I wasn’t sure what it was in the beginning. It sounded like a moan. A very soft moan. Gloria was moaning. Gloria was in the middle of a particularly long moan when she suddenly stopped. I heard her whisper, “do you think he is asleep yet?”
I was wide awake.
“His light is off. I think so,” Arjun clearly wanted to get back to whatever he was doing.
The moaning resumed. Before long, it was accompanied by some new sounds.
It was exciting, sort of. I don’t think I had heard anyone having sex before. Everything I knew about sex came from Harold Robbins novels and porn video cassettes.
Excitement made way for amusement. Amusement gave way to indifference. Indifference to sadness. There had been plenty of times when I had felt lonely. For the first time, I felt a very specific loneliness, from that realization of the empty spaces in my life. Maybe that is what Adam felt when he ate the apple for the first time.
I didn’t want to be there anymore. As quietly as possible, I rolled up my mattress, bedsheet, pillow and blanket inside, and carried it out to the terrace and unrolled it on the far side where the noises from the street below overpowered everything else.
Maybe for that one night, despite the light polluting the sky, it looked like every star was out there, like someone out there knew I could do with a distraction. With both palms under my head, I soaked it all in.
I wouldn’t say it came out of nowhere.
As much as I would have liked nothing but the sky in my field of vision, there was the top floor of my own building to my left, with the large PVC water tank above it as well as the two satellite TV antennae for the two houses below us. I could see something similar for the house next door. We shared a wall with the three houses on the other side and someone had decided that wall should be 12 feet tall.

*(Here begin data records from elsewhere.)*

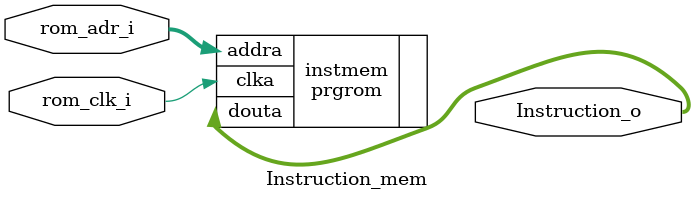
<source format=v>
`timescale 1ns / 1ps

module Instruction_mem ( 
// Program ROM Pinouts 
    input rom_clk_i, // ROM clock 
    input [13:0] rom_adr_i, // From IFetch 
    output [31:0] Instruction_o // To IFetch 
    // UART Programmer Pinouts 
    // input upg_rst_i, // UPG reset (Active High) 
    // input upg_clk_i, // UPG clock (10MHz) 
    // input upg_wen_i, // UPG write enable 
    // input[13:0] upg_adr_i, // UPG write address 
    // input[31:0] upg_dat_i, // UPG write data    
    // input upg_done_i // 1 if program finished 
);

    //wire kickOff = upg_rst_i | (~upg_rst_i & upg_done_i ); 
    prgrom instmem ( 
    .clka (rom_clk_i),  
    .addra (rom_adr_i), 
    .douta (Instruction_o) ); 
endmodule
</source>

The triangle of light emerged slowly from behind the water tank, on my left. It was bright but not in a way that lit up the entire neighbourhood. It wasn’t that it had a lot of light bulbs on its hull. No, it’s body was the light, like a firefly, a soft light-emitting object that slowly made its way through the air without a sound. It couldn’t have been more than 200m above us but I couldn’t hear a thing, not even a hum.
It wasn’t fast. It was taking its time, slowly gliding over one of the biggest cities in the world, like it had nowhere else to be, without a care about who could see it. As it passed over me, I couldn’t see flames, an exhaust, a contrail, nothing anywhere which indicated what was propelling this craft forward or keeping it up.
It had glided quietly to the other edge of my vision and I had to sit up and peer over the parapet to see the craft. It didn’t change course, flew in a straight line, due east, till it became just another speck of light, indistinguishable from the stars in the night sky.
I stared behind it for a long time, hoping it would come back, that I would get some indication of what I had just witnessed but I knew that wasn’t going to happen. When I lay down on the mattress again, my heart was light again.
I didn’t need an explanation. I had an explanation. A UFO was explanation enough. And I was happy I had seen one. Nobody would believe me, of course, even if I made the distinction between UFOs and aliens. This was my secret. Mine and every other lonely soul in Delhi who happened to be on their terrace, looking up at the stars, wondering why they were alone and realizing…we are not alone.